Apparently, spring is around the corner. I’m unsure which corner it’s hiding behind, however I wish it’d stop procrastinating and get it’s ass back to Blighty pronto.

Circling low pressure isobars are tightening like Native American’s menacing a waggon convoy in a 1950’s B-movie, fuelling the UK’s inclement weather conditions. To gain liberty from these sources of chill, we need the next season to appear over the horizon like a latter-day US cavalry division.


That being said, in fairness to the season of perennial plant regeneration and kaleidoscopic bulb colour, I’m jumping the gun somewhat beckoning it’s immediate arrival. Perhaps a consequence of my impatience to once again be garden in situ………. After all, it’s only 7th February, meaning our upcoming temperate period has a few weeks vacation left before it’s mid-March return flight to our sceptre isle.

When spring eventually walks through the UK’s arrival lounge it’ll be marked with the pomp and circumstance deserving of a season that commences the regeneration our garden aesthetics and climatic temperature. This ceremonial welcome including a Salvation Army parade, fireworks, a Jedward tribute act and a book signing by Simon Cowell’s ego.

Also incorporated within the celebration, TV presenters Richard & Judy will ritually sacrifice a goat as an offering to weather god Wincey Willis. After which the end of winter will be symbolically signified by setting fire to a copy of chef Heston Blumenthal’s book ‘Recipes For When You’re F***ing Freezing’.

The ceremony is scheduled to conclude with Wincey providing the three month meteorological forecast for spring’s watch. A prediction that if incorrect will lead to next year’s sacrifice of Ms Willis as an offering to a goat. Luckily for the Gateshead born meteorologist, she never gets the weather forecast incorrect; a gift she puts down to being “A bloody great guesser!”

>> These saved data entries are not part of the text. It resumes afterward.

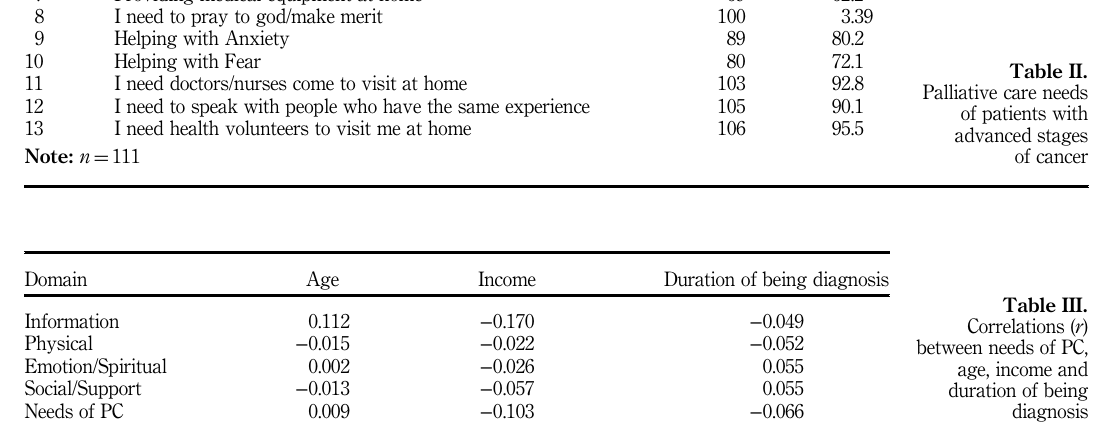
Table II. Palliative care needs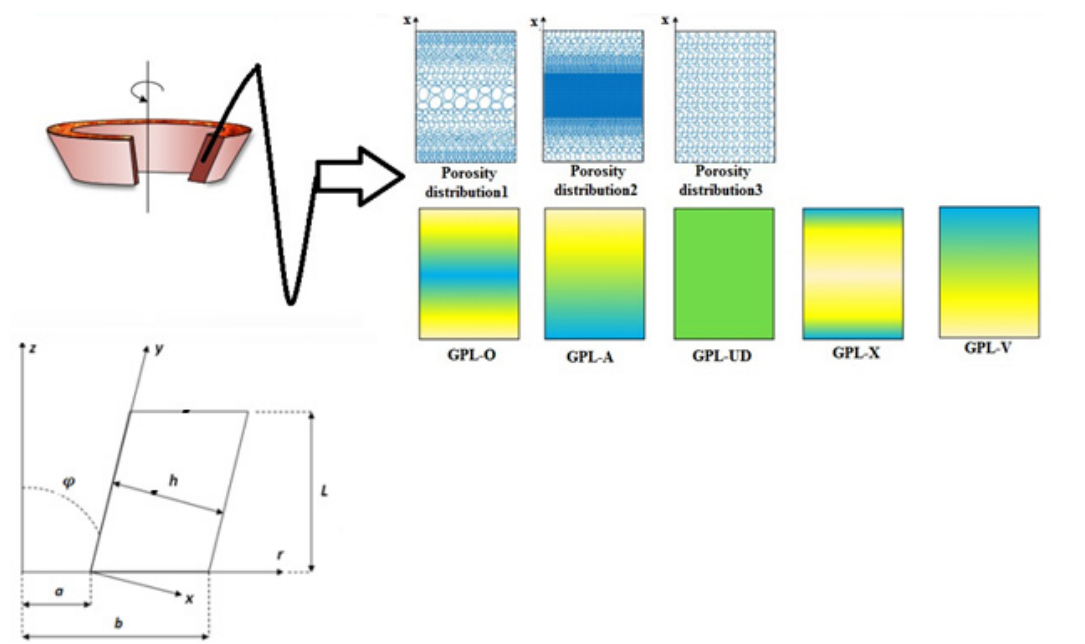
Figure 1. Geometry of rotating truncated cone for various porosity and GPL patterns across the x axis (thickness direction).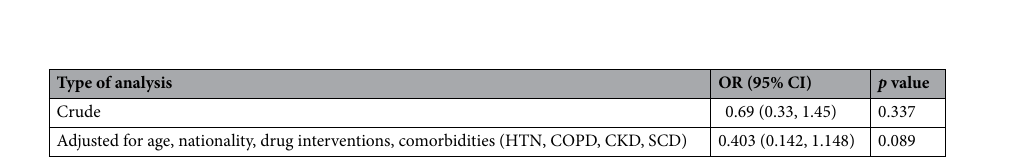
Table 5. Odds of suffering the primary outcome in patients with G6PDd compared to non-G6PDd patients. HTN Hypertension, COPD Chronic Obstructive Pulmonary Disease, CKD Chronic Kidney Disease, SCD Sickle Cell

I’m unsure how today’s topic of longing for spring to arrive manifested itself within my neurological corridors. I suppose I’m just fed up of being nithered (cold), along with freezing conditions restricting movement outing wise. This plight exacerbated by the existence of tumours in my wife’s vertebrae, which in icy conditions increase her health and safety risk for even the simplest of outdoor activity.

Obviously, this isn’t my spouse’s fault. In the lottery of life she didn’t buy a ticket with the prize of affliction by the odious disease (cancer). An illness diagnosed as incurable when she was just 44 years old; a spiteful nemesis that’s blighted her existence for seven years.

It’s Valentine’s Day next week. Sadly, I’m unable to stretch to treating my diminutive partner to being entertained by a Salvation Army Band, a Jedward tribute act and the burning of a TV chef’s book of winter meal recipes.

As an alternative, I intend to treat her to a date night in our modest abode, where I’ll construct her favourite cuisine (an onion tower) and entertainment will be provided by my neighbour Mike’s son Daniel hour long drumming lesson.

Before I conclude the narrative, can I ask is there anyone reading this who’s an accomplished onion balancer?……. Or more to the point is anyone reading this?!